*** MATERIALS PROVIDED ***
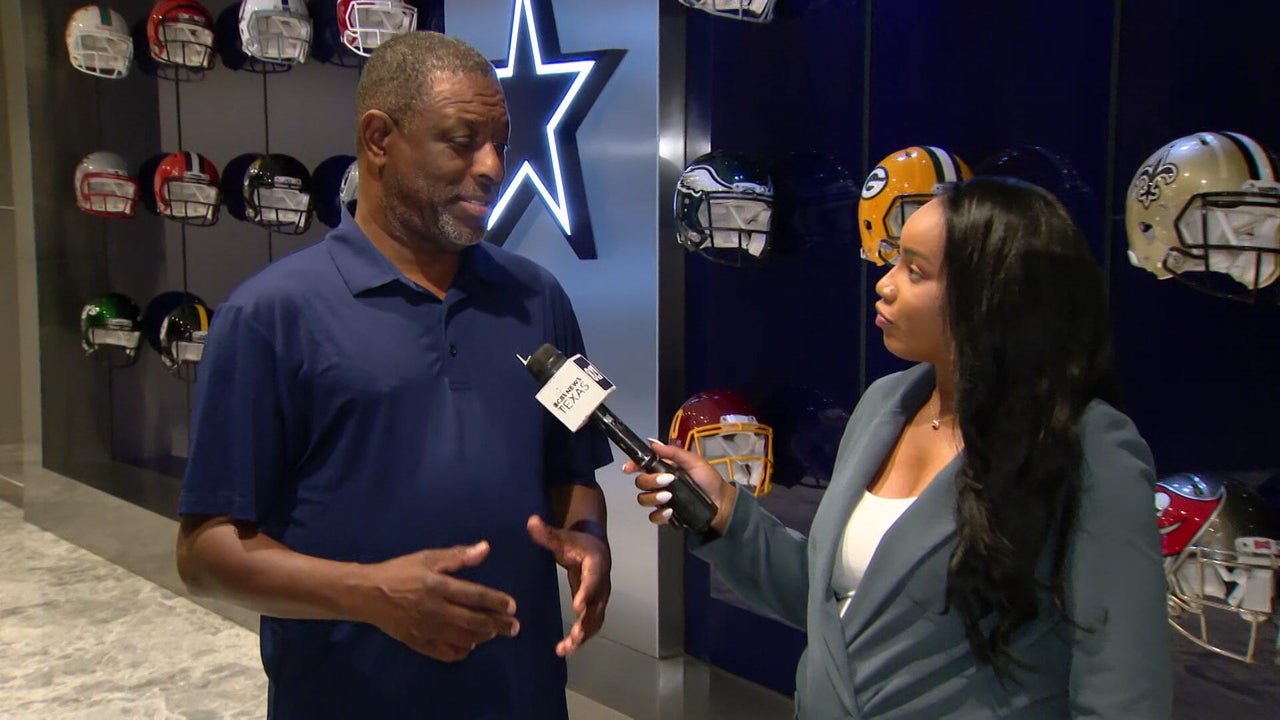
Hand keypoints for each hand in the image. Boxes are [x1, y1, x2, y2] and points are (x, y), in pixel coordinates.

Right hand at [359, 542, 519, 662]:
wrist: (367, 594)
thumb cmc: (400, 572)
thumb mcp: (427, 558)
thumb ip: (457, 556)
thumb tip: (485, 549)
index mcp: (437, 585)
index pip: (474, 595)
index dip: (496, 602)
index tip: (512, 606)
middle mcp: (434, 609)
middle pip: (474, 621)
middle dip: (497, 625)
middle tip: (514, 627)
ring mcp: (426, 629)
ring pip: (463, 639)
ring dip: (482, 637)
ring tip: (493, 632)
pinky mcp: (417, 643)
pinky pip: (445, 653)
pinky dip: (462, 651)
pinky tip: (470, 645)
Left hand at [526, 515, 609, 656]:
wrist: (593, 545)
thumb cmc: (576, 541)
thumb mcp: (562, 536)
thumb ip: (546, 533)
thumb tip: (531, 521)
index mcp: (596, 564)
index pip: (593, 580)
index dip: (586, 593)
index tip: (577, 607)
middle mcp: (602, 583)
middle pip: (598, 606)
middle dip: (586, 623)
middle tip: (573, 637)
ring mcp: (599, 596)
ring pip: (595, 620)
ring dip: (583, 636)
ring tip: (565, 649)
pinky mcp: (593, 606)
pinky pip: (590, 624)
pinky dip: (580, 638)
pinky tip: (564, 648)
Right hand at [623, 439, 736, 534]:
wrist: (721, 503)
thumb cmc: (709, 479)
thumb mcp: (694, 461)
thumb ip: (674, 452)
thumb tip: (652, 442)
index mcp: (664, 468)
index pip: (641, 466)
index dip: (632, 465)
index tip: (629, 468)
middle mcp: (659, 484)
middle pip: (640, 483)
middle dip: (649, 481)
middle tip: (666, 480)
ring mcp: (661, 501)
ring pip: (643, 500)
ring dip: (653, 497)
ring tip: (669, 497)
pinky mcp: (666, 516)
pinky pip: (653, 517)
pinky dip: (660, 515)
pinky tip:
*** End of MATERIALS PROVIDED ***
*PROBLEM DETAILS*:
The material above must be reproduced line for line, with the images omitted.

*TASK SOLUTION*:
Hand keypoints for each hand in the image. Boxes are [x1, y1, x2, y2] and points are (x, y), in pixel coordinates.

Right hand at [359, 542, 519, 662]:
wrist: (367, 594)
thumb cmc: (400, 572)
thumb mcp: (427, 558)
thumb ip: (457, 556)
thumb tip: (485, 549)
index mcp: (437, 585)
index pip: (474, 595)
index dip: (496, 602)
index tip: (512, 606)
middle mcp: (434, 609)
middle pip: (474, 621)
middle dip: (497, 625)
middle tip: (514, 627)
ring mcp: (426, 629)
ring pip: (463, 639)
ring dip: (482, 637)
ring tip: (493, 632)
pinky mcp: (417, 643)
pinky pip: (445, 653)
pinky dip: (462, 651)
pinky tip: (470, 645)
Left hand at [526, 515, 609, 656]:
wrist: (593, 545)
thumb cmc: (576, 541)
thumb mcp: (562, 536)
thumb ip: (546, 533)
thumb tip: (531, 521)
index mcp: (596, 564)
index pip: (593, 580)
index dip: (586, 593)
index tip: (577, 607)
middle mcp: (602, 583)
middle pip: (598, 606)
middle dip: (586, 623)
middle tip: (573, 637)
ring mcp: (599, 596)
ring pip: (595, 620)
ring dip: (583, 636)
ring tip: (565, 649)
pinky mcp: (593, 606)
pinky pip: (590, 624)
pinky dip: (580, 638)
pinky tip: (564, 648)
Right hand at [623, 439, 736, 534]:
wrist: (721, 503)
thumb cmc: (709, 479)
thumb mcp: (694, 461)
thumb ip: (674, 452)
thumb tip: (652, 442)
index mcp: (664, 468)
index pip: (641, 466)
index dip: (632, 465)
index tip: (629, 468)
middle mcp: (659, 484)
middle pip: (640, 483)
middle dip: (649, 481)
middle tip: (666, 480)
ring mcp: (661, 501)
ring pip: (643, 500)
ring dip: (653, 497)
ring tip: (669, 497)
pinky mcp: (666, 516)
pinky pip: (653, 517)
pinky dip: (660, 515)
pinky tip:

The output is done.